CS: Can you elaborate a little bit more on this?

HS: I have difficulties with art criticism that deals with art made today using criteria and ways of looking from the past. Women artists working nowadays seem to keep on being judged on the basis of ideas that were popular in the 1970s, but that are now obsolete. I talk about this rather negative and pessimistic view that puts women in the role of the victims. The emphasis shouldn’t be put on women’s oppression but rather on their strength. In this way you don’t reinforce the problem, you actually point at the means of liberation.


CS: Then what is your strategy?

HS: I want to show women’s power and women in power.


CS: Could you tell me a bit more about this?

HS: Some of my videos, from the early Dazed from 1996 to Ani(fe)mal(e) from 2006, show women as a force of nature, in touch with her instincts. Blood seems to be a normal thing to her in Dazed while in Ani(fe)mal(e) she constitutes a threatening presence in front of the camera.


CS: But in other works, it is the camera that seems to prey on her. It literally stalks the woman and inspects her body from all possible angles. It turns her into the object of our inquisitive gaze.

HS: The use of a mobile camera that functions as an enquiring device is surely a recurring aspect in some of my videos. I guess I owe it to my mentor at the Vrije Academie in The Hague, the video artist Frans Zwartjes, with whom I have kept on collaborating since I graduated in the mid-1990s.


CS: Frans Zwartjes famously declared once: “There is only one topic, the vagina. In fact, there are no other relevant topics.” His video work has often been the target of fierce criticism for what seemed to some as an endorsement of womenunfriendlyideas and practices. In many of his works, women are overtly looked at, stalked by men and their mechanical eye, the camera.

HS: An important aspect of Zwartjes’ work is dealing with power relations and how they are embodied in plays of looks. Who is active and looking, and who is passive and being looked at are essential questions to understand the way in which some groups in society have more power than others. And there is surely an ambiguity here. You cannot denounce a state of inequality without somehow contributing to it. It is the inherent tragedy of representation.
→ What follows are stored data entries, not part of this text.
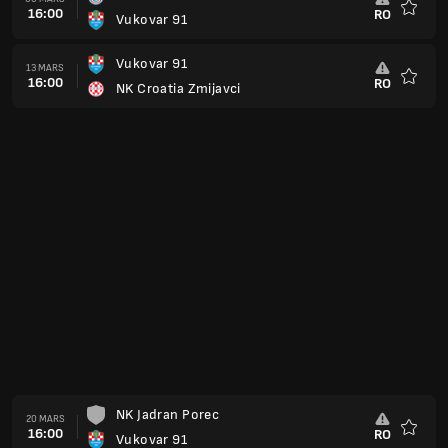
15:00
RO
Vukovar 91
Favorit
Vukovar 91
17 APR.
15:00
RO
Dubrava Zagreb
Favorit
Bijelo Brdo
24 APR.
15:00
RO
Vukovar 91
Favorit
Vukovar 91
01 MAJ
15:00
RO
HNK Orijent 1919
Favorit
Vukovar 91
08 MAJ
15:00
RO
NK Karlovac 1919
Favorit
NK Kustosija
15 MAJ
15:00
RO
Vukovar 91
Favorit
Vukovar 91
22 MAJ
15:00
RO
NK Sesvete
Favorit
CS: How do your videos and performances relate to your iPhone self-portraits though?

HS: The questions of who is looking and how a woman has to present herself in order to be seen as one, have been recurring issues in my work. In the iPhone self-portrait series, I was trying in an almost compulsive way to comply to contemporary codes of femininity as we abundantly see them reflected in all sorts of advertisements from billboards to MTV videos. These codes define women as sex objects and link a woman’s identity with her sexuality. I was trying to appropriate these clichés of the ‘sensual, seductive’ woman and flip them on their head. As I like to say: “I take them in, chew them, and spit them out again.” I shoot back.


CS: But why?

HS: I believe they are what I call ‘fake media images,’ images that lie about what desire is about and what it means to be a woman. With the self-portrait series, I was trying to deconstruct this dominant discourse by switching the ‘subject-object’ relationship without being victimized by it.
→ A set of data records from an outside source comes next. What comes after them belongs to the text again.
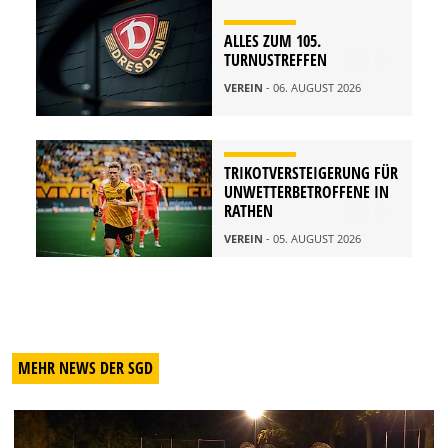
ALLES ZUM 105.
TURNUSTREFFEN
VEREIN
- 06. AUGUST 2026
TRIKOTVERSTEIGERUNG FÜR
UNWETTERBETROFFENE IN
RATHEN
VEREIN
- 05. AUGUST 2026
MEHR NEWS DER SGD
CS: A few months ago, you decided to stop uploading pictures on Facebook. Why?

HS: I still upload one self-portrait a week but I do so on my own website. I am still active on Facebook, but I believe the pictures can find their way into the world through other channels. I don’t see them anymore as a means of testing the boundaries of social media but rather as a goal in themselves. They have evolved into a set of images that are worth looking at for their formal qualities, and not solely for what they socially set in motion. They have become a sort of visual diary about my own female consciousness, desires and fantasies. They have grown into an autonomous body of work. As for my videos, I circumvent the YouTube ban by uploading my videos under new user names. You should still be able to find me.